In the present study, we aimed to characterize and identify the genetic architecture of different FHB-resistant components including incidence, severity, FDK, and DON from a multi-parental population created by crossing FL62R1 with the two elite Canadian wheat cultivars Stettler and Muchmore. FL62R1 is a wheat line with good FHB resistance derived from the four-way cross QG22.24 / Alsen // SS Blomidon / Alsen that targeted to combine both type I and type II resistance from QG22.24 and Alsen, respectively (Comeau et al., 2008). The line FL62R1 was selected by a “systemic genetic breeding approach” implemented in Eastern Canada (Comeau et al., 2008). It has comparable FHB resistance to the best check, Sumai 3, but possesses good yield potential and agronomic traits (Comeau et al., 2008). Characterization of the resistant QTL for different resistance components from FL62R1 will facilitate achieving desirable FHB resistance by combining these resistance components. In addition, recent findings indicate that FHB resistance QTL are often associated with morphology and development-related genes, such as plant height and flower time (Mesterhazy, 1995; Prat et al., 2017; reviewed by Steiner et al., 2017). In the present study, we further investigated this correlation in different genetic backgrounds and multiple environments. Information from this analysis may provide an approach to incorporate traits related to disease escape into the management of FHB resistance by breeding practices.

Materials and Methods

Materials

Two spring wheat (Triticum aestivum L.) double haploid (DH) populations, derived from the cross of FL62R1 (as common parental line) with Stettler (Stettler population) and Muchmore (Muchmore population), were developed using microspore culture (Eudes and Amundsen, 2005). FL62R1 is an Eastern Canadian spring wheat line derived from the systemic breeding approach, where it was selected from the four-way cross QG22.24 / Alsen // SS Blomidon / Alsen that was subjected to complex stresses over for a few generations (Comeau et al., 2008). The parent Blomidon with pedigree “Weih23.1/Kokart” was bred in Germany, and the QG22.24 parent with the pedigree “5thLACOS-167 / Ae. kotschyi, 400008 // AC Pollet /3/ 5thLACOS-167,” from eastern Canada, showed type I FHB resistance (personal communication with wheat breeders, Drs. A. Comeau and S. B. Rosa). Stettler and Muchmore are two semi-dwarf, high-yielding Canada Western Red Spring (CWRS) wheat cultivars (DePauw et al., 2009, 2011a). The Stettler population contained 182 lines and the Muchmore population consisted of 202 DH lines.

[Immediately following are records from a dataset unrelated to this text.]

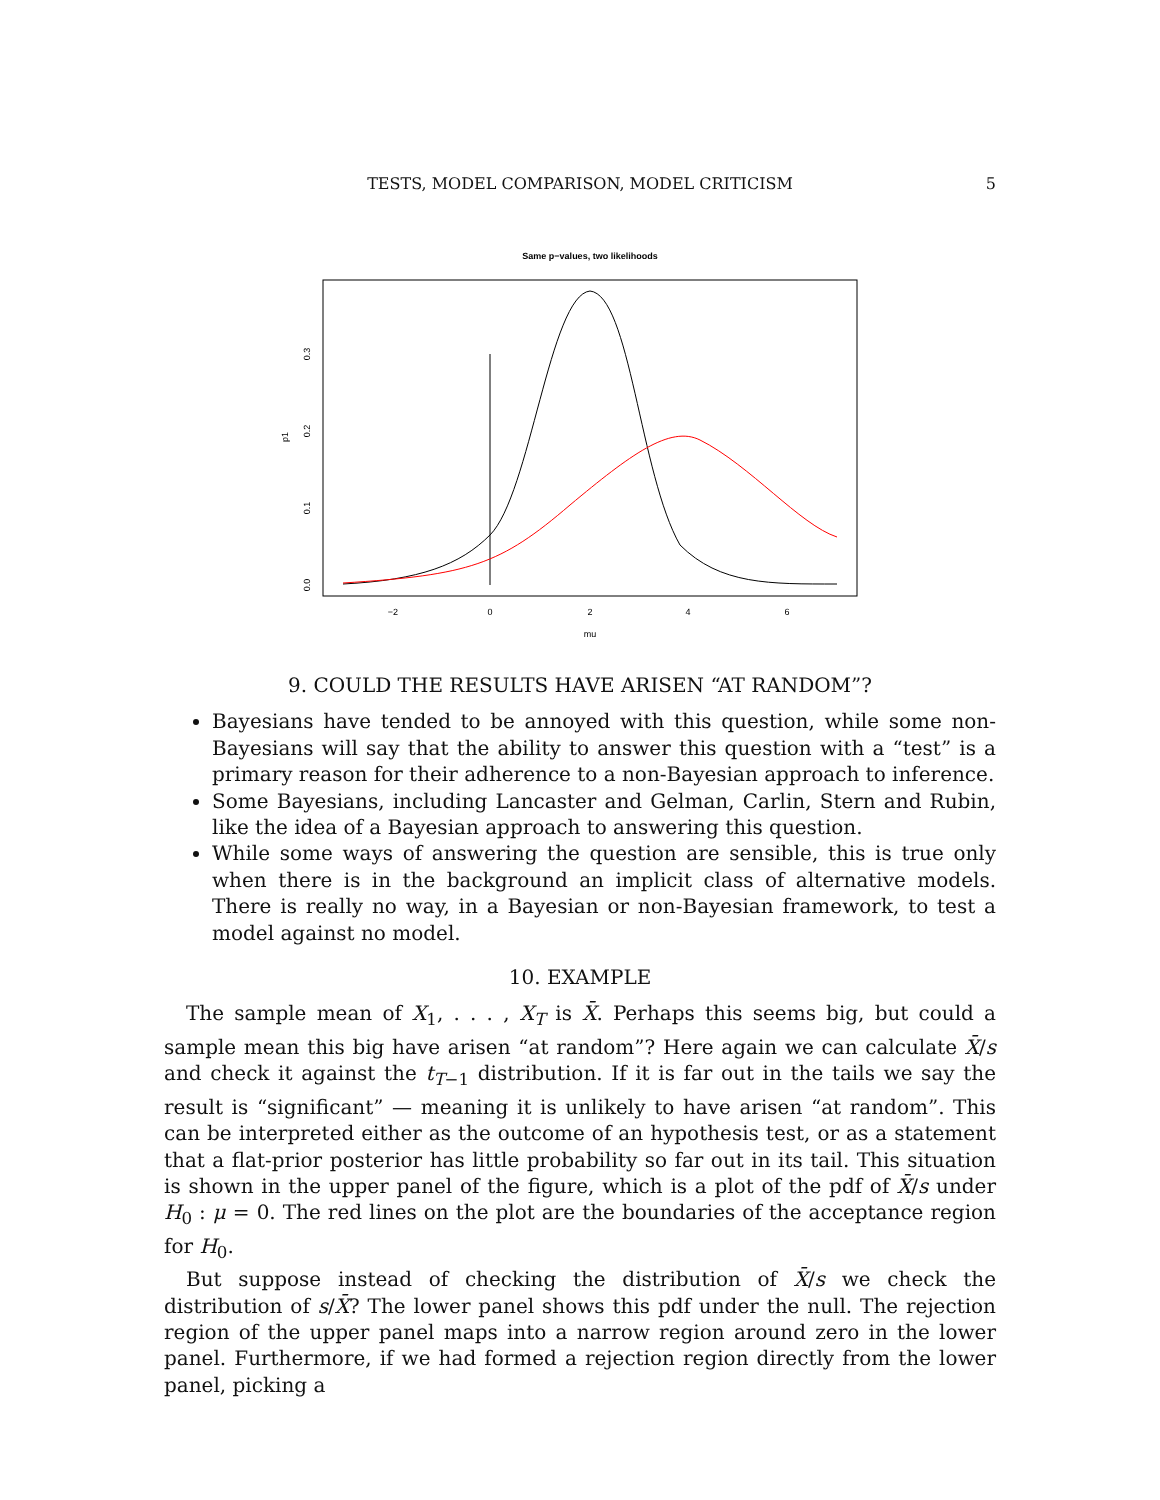TESTS, MODEL COMPARISON, MODEL CRITICISM
5
Same p−values, two likelihoods
−2
0
2
4
6
mu
0.0
0.1
0.2
0.3
p1
9. COULD THE RESULTS HAVE ARISEN “AT RANDOM”?
Bayesians have tended to be annoyed with this question, while some non-Bayesians will say that the ability to answer this question with a “test” is a primary reason for their adherence to a non-Bayesian approach to inference.
Some Bayesians, including Lancaster and Gelman, Carlin, Stern and Rubin, like the idea of a Bayesian approach to answering this question.
While some ways of answering the question are sensible, this is true only when there is in the background an implicit class of alternative models. There is really no way, in a Bayesian or non-Bayesian framework, to test a model against no model.
10. EXAMPLE
The sample mean of X<sub>1</sub>, . . . , X<sub>T</sub> is X̄. Perhaps this seems big, but could a sample mean this big have arisen “at random”? Here again we can calculate X̄/s and check it against the t<sub>T−1</sub> distribution. If it is far out in the tails we say the result is “significant” — meaning it is unlikely to have arisen “at random”. This can be interpreted either as the outcome of an hypothesis test, or as a statement that a flat-prior posterior has little probability so far out in its tail. This situation is shown in the upper panel of the figure, which is a plot of the pdf of X̄/s under H<sub>0</sub> : μ = 0. The red lines on the plot are the boundaries of the acceptance region for H<sub>0</sub>.
But suppose instead of checking the distribution of X̄/s we check the distribution of s/X̄? The lower panel shows this pdf under the null. The rejection region of the upper panel maps into a narrow region around zero in the lower panel. Furthermore, if we had formed a rejection region directly from the lower panel, picking a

Disease Inoculation and Phenotyping

The two DH populations were evaluated for FHB resistance in disease nurseries at Ottawa, Ontario, and Carman, Manitoba in 2015 and 2016 with three biological replications and a random complete block design (RCBD) in single meter rows. At the Ottawa nursery, grain spawn inoculation was used, as described by Xue et al. (2006) and McCartney et al. (2016). Briefly, a mixture of three local F. graminearum isolates (Xue et al., 2006; McCartney et al., 2016) were used to infect corn and barley kernels, which were spread on the soil surface at a rate of 80 g m2 6 weeks after planting. To promote FHB infection, plots were irrigated for 30 min every morning and 30 min each afternoon to create favorable moisture for infection (Xue et al., 2006; McCartney et al., 2016).

A spray approach was used to inoculate plants at the Carman disease nursery. When ∼50% of plants reached anthesis, a mixture of four local F. graminearum isolates were applied at a rate of 50 ml per row and sprayed onto plants at a concentration of 50,000 macroconidia L–1. Plants were sprayed a second time 2–3 days after the first application. Thereafter, a daily mist irrigation for 10 min every hour for a 12-h period (6:00 pm–6:00 am) was utilized to promote FHB infection (McCartney et al., 2016).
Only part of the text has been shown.